■ WORK TASK ■
The required answer is a copy of each line in the entries below that includes "VueRouter".

Saved data entries:
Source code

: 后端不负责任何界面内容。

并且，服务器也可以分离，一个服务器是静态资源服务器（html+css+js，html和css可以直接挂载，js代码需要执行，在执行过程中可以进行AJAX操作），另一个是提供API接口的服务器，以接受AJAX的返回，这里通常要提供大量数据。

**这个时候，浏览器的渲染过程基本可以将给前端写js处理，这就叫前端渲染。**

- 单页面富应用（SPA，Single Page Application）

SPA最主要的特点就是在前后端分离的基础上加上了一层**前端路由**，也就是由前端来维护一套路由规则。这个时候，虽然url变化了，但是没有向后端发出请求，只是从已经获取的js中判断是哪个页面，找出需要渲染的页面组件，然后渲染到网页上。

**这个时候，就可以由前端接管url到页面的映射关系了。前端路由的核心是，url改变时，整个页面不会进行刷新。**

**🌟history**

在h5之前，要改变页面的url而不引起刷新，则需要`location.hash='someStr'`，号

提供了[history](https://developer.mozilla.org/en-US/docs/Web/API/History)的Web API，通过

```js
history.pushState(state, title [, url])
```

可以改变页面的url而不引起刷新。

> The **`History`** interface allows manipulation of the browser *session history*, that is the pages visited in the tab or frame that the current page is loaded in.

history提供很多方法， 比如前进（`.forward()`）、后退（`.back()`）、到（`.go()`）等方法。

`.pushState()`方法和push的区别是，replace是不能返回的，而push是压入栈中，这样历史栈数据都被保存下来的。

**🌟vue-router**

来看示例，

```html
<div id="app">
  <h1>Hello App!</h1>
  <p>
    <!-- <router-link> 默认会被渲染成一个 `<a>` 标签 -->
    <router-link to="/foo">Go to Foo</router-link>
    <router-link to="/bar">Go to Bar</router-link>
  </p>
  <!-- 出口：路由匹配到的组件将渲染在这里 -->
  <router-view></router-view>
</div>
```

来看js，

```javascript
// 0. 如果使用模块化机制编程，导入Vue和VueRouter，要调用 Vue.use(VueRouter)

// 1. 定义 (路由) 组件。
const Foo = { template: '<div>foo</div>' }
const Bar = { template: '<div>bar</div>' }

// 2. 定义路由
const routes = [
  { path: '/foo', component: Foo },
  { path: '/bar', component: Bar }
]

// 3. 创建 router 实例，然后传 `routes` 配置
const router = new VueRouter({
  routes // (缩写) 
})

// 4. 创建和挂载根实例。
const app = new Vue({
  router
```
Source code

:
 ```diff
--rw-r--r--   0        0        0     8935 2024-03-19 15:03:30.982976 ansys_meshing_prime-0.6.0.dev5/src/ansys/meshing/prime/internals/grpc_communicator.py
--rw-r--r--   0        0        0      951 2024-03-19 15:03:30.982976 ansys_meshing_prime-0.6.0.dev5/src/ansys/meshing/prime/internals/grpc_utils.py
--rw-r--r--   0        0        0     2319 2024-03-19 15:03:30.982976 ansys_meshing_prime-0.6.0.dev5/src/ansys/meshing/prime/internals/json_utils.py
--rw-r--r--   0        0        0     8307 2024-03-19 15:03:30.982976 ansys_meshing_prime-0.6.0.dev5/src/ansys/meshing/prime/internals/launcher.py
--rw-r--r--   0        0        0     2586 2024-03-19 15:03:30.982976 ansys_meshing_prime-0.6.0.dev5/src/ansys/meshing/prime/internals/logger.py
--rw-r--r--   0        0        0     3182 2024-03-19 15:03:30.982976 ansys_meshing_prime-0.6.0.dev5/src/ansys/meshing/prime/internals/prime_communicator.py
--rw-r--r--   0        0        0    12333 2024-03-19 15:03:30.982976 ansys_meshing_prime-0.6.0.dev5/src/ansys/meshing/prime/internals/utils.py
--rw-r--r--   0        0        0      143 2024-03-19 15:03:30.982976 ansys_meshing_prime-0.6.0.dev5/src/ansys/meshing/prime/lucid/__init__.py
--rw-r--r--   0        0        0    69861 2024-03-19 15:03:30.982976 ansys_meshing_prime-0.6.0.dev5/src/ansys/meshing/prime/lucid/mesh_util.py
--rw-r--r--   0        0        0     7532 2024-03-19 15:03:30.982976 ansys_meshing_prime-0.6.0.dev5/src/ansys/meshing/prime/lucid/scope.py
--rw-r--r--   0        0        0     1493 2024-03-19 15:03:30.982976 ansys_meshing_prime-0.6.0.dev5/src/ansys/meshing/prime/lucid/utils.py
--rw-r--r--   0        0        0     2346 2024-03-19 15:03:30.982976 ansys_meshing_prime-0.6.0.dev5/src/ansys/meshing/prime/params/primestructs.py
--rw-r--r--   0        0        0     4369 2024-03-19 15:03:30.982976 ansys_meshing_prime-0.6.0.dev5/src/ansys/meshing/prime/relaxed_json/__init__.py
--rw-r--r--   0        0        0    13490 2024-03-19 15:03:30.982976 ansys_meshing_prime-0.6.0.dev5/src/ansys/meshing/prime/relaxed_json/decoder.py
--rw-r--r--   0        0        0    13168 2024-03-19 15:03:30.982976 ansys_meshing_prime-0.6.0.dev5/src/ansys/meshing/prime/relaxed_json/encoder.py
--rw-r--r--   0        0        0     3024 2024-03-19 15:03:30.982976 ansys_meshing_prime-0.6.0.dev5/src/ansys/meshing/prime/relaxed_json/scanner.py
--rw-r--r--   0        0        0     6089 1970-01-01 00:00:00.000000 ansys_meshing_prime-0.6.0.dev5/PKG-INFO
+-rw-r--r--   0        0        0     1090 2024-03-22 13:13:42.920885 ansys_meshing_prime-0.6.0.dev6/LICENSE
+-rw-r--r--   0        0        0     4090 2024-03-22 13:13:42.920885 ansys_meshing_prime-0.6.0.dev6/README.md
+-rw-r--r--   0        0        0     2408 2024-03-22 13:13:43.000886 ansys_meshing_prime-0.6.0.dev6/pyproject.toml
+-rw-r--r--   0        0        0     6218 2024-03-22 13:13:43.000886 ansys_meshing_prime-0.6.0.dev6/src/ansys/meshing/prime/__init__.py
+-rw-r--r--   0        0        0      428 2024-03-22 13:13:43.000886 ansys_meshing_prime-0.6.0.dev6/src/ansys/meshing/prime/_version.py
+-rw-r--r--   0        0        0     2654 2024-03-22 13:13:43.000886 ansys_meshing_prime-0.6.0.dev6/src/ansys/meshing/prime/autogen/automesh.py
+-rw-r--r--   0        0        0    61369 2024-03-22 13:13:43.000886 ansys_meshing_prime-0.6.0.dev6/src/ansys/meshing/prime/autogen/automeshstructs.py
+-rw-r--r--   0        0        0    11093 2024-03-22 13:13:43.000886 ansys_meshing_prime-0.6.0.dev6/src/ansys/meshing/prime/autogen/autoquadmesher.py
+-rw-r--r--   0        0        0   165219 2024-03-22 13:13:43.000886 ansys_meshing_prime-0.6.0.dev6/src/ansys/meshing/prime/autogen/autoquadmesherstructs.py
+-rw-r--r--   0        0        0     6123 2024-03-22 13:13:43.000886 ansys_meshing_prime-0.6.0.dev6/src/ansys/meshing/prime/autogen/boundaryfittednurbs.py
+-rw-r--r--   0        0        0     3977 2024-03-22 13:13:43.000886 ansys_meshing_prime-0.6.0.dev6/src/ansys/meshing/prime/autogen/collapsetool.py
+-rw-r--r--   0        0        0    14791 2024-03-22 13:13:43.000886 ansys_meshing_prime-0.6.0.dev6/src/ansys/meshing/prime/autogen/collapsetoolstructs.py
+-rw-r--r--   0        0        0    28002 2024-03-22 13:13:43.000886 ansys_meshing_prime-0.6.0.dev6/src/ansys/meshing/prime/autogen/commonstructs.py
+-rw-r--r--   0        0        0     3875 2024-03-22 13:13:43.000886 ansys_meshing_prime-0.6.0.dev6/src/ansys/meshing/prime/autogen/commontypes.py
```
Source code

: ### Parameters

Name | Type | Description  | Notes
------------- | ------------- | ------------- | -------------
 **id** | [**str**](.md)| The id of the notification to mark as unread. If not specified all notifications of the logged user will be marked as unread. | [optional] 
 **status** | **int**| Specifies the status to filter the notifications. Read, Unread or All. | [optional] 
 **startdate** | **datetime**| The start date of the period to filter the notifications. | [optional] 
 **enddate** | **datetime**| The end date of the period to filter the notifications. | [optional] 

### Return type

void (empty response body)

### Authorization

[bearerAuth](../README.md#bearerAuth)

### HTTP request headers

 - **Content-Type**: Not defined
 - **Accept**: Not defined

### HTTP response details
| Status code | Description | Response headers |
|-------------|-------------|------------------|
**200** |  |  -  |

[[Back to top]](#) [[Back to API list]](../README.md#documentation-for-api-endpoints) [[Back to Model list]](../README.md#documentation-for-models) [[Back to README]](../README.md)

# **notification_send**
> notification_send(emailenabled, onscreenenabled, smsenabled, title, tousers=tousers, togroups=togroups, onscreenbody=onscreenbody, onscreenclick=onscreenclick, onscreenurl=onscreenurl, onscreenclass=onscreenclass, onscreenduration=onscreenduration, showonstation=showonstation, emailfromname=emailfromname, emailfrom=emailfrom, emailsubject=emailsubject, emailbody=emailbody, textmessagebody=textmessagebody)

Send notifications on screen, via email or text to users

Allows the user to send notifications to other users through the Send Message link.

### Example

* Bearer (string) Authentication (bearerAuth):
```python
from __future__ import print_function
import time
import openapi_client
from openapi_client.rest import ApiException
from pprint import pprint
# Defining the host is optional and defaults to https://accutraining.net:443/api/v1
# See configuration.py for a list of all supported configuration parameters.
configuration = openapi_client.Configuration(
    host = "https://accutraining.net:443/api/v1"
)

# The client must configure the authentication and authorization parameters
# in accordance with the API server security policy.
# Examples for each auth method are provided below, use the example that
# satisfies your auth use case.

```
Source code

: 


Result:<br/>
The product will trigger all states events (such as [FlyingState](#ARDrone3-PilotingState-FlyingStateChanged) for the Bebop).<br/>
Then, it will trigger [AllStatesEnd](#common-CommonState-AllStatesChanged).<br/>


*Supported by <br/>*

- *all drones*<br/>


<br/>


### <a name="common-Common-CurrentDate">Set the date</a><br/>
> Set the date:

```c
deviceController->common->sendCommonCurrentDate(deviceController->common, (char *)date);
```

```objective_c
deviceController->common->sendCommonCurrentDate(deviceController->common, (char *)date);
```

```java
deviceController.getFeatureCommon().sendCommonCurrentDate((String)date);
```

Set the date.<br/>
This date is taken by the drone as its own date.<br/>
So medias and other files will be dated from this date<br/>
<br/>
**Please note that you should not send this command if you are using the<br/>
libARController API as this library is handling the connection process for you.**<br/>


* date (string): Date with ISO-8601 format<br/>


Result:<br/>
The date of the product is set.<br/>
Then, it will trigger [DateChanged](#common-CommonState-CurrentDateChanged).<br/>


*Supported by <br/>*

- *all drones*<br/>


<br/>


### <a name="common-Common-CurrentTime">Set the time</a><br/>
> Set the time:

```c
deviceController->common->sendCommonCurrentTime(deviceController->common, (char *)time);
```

■ REPLY ■
// 0. 如果使用模块化机制编程，导入Vue和VueRouter，要调用 Vue.use(VueRouter)
const router = new VueRouter({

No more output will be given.